WHAT NEEDS TO BE DONE: Leave the images out, and otherwise write out each entry exactly.

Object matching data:

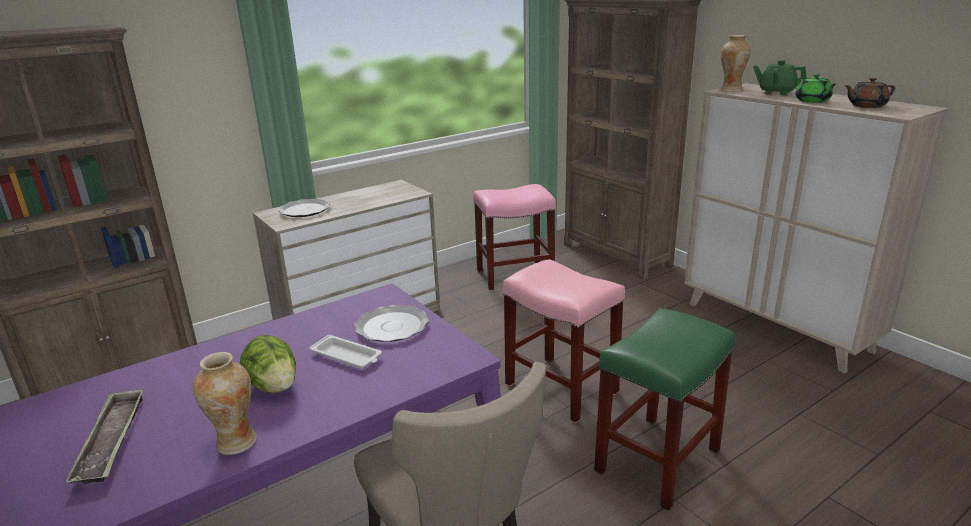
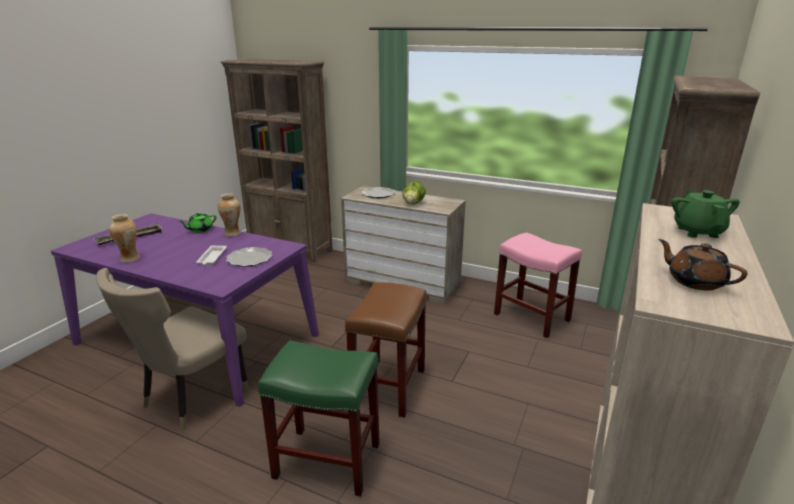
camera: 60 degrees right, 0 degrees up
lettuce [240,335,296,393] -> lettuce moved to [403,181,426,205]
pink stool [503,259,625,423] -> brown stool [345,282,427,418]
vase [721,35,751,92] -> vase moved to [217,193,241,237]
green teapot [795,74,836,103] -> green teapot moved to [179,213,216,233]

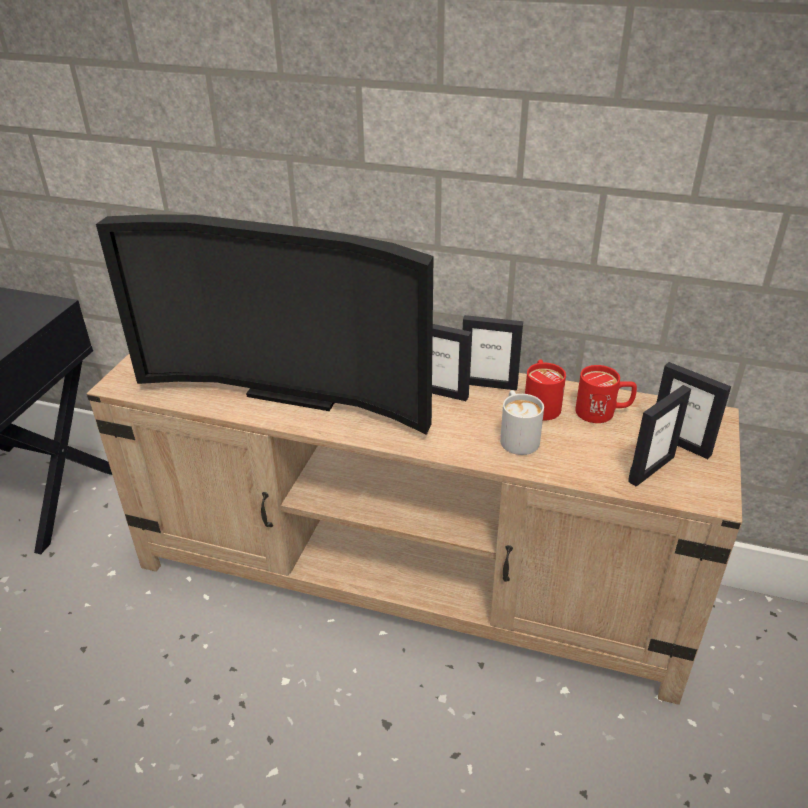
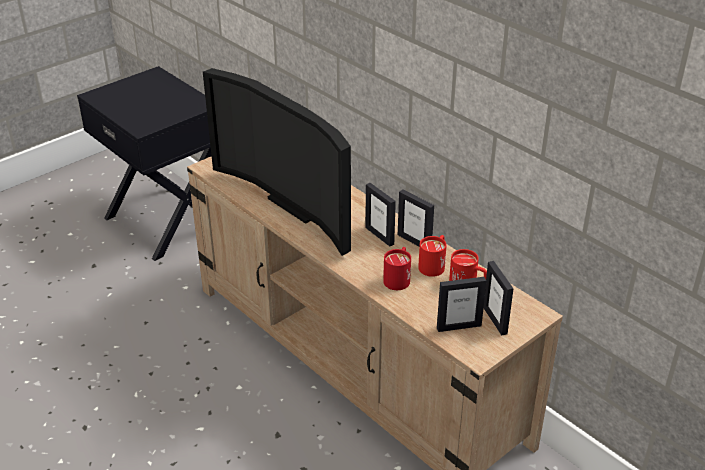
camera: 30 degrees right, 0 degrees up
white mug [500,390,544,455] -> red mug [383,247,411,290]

RESULT OF THE EXERCISE:
camera: 60 degrees right, 0 degrees up
lettuce [240,335,296,393] -> lettuce moved to [403,181,426,205]
pink stool [503,259,625,423] -> brown stool [345,282,427,418]
vase [721,35,751,92] -> vase moved to [217,193,241,237]
green teapot [795,74,836,103] -> green teapot moved to [179,213,216,233]

camera: 30 degrees right, 0 degrees up
white mug [500,390,544,455] -> red mug [383,247,411,290]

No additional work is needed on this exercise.